• TASK PROMPT:
Only the lines holding "segmentation" are wanted. Copy every one from the records below.
# # #
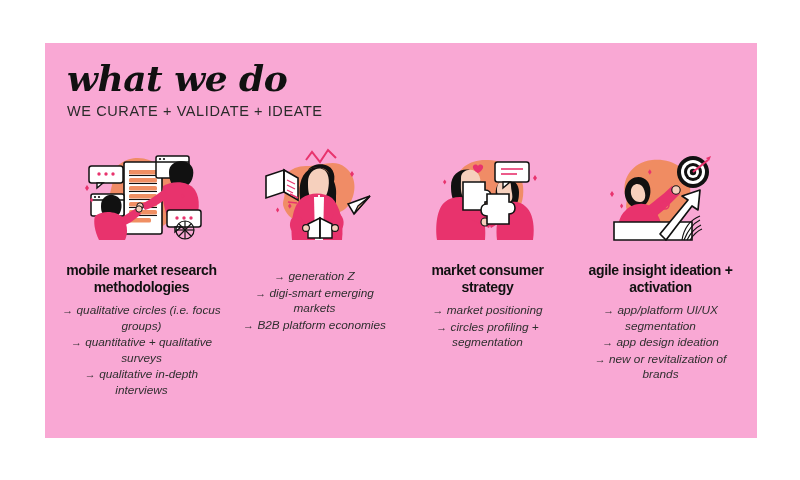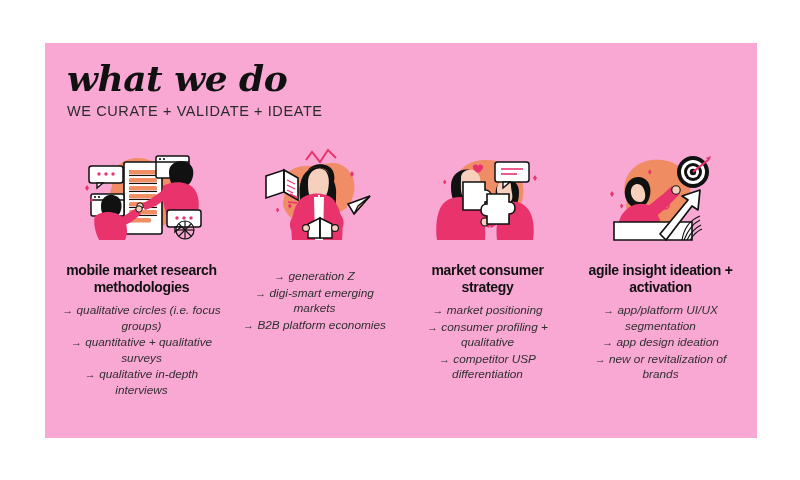--- a/index.html
+++ b/index.html
@@ -220,7 +220,7 @@
       <div class="heading">market consumer strategy</div>
       <div class="bullets">
         <div class="bullet"><span class="arrow">→</span> <span>market positioning</span></div>
-        <div class="bullet"><span class="arrow">→</span> <span>consumer profiling + qualitative</span></div>
+        <div class="bullet"><span class="arrow">→</span> <span>circles profiling + segmentation</span></div>
         <div class="bullet"><span class="arrow">→</span> <span>competitor USP differentiation</span></div>
       </div>
     </div>

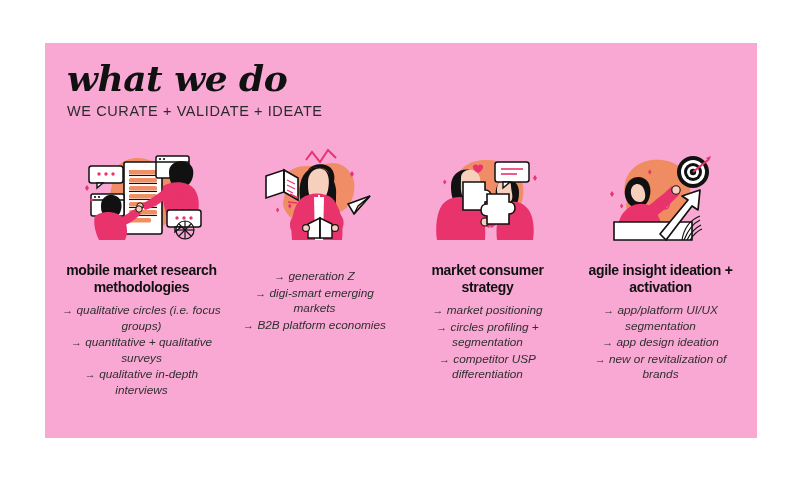--- a/index.html
+++ b/index.html
@@ -221,7 +221,6 @@
       <div class="bullets">
         <div class="bullet"><span class="arrow">→</span> <span>market positioning</span></div>
         <div class="bullet"><span class="arrow">→</span> <span>circles profiling + segmentation</span></div>
-        <div class="bullet"><span class="arrow">→</span> <span>competitor USP differentiation</span></div>
       </div>
     </div>
 

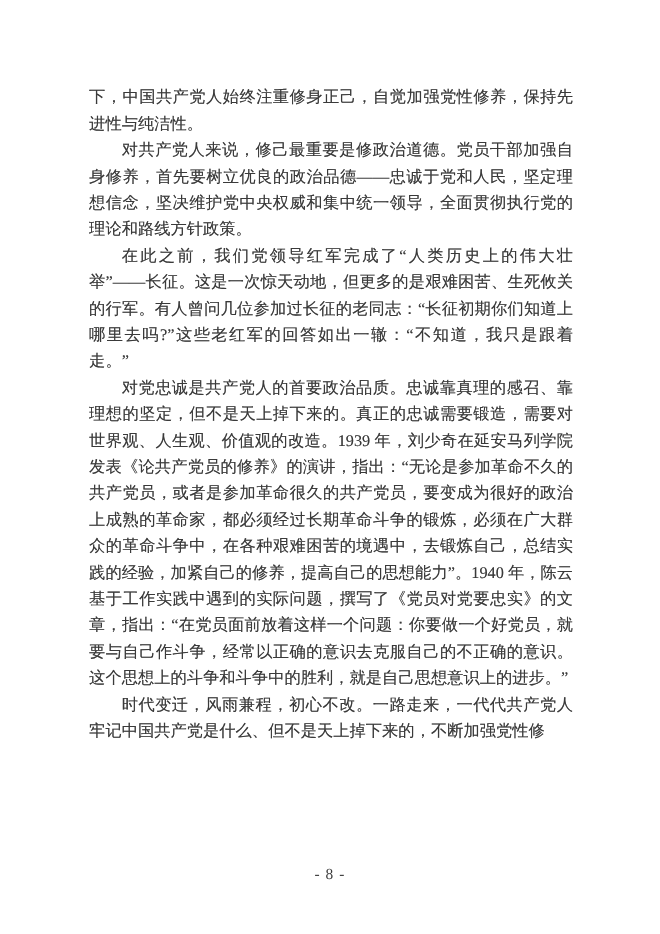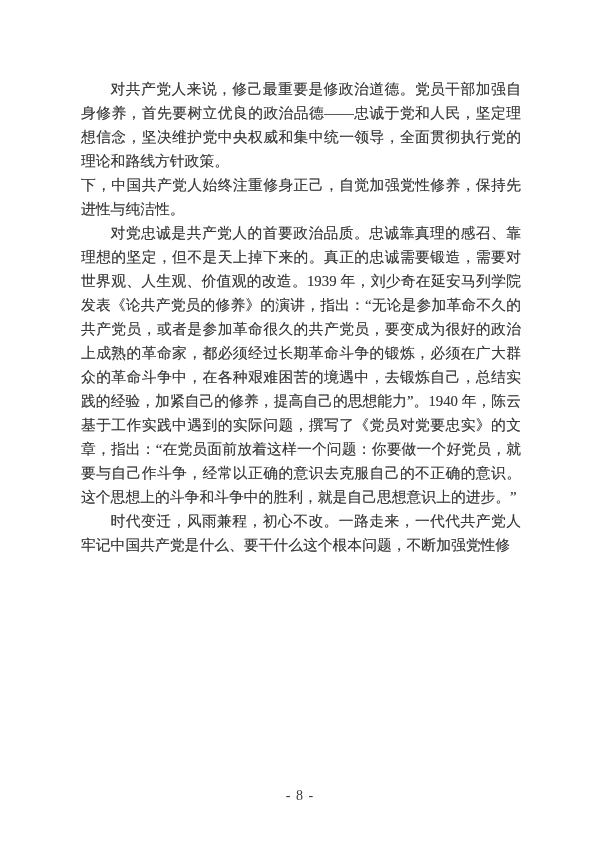--- a/index.html
+++ b/index.html
@@ -60,9 +60,9 @@
 <div class="page">
 
   <div class="content">
+    <p class="para">下，中国共产党人始终注重修身正己，自觉加强党性修养，保持先进性与纯洁性。</p>
+
     <p class="para indented">对共产党人来说，修己最重要是修政治道德。党员干部加强自身修养，首先要树立优良的政治品德——忠诚于党和人民，坚定理想信念，坚决维护党中央权威和集中统一领导，全面贯彻执行党的理论和路线方针政策。</p>
-
-    <p class="para">下，中国共产党人始终注重修身正己，自觉加强党性修养，保持先进性与纯洁性。</p>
# # #
• OUTPUT FOR THIS TASK:
+        <div class="bullet"><span class="arrow">→</span> <span>circles profiling + segmentation</span></div>
         <div class="bullet"><span class="arrow">→</span> <span>circles profiling + segmentation</span></div>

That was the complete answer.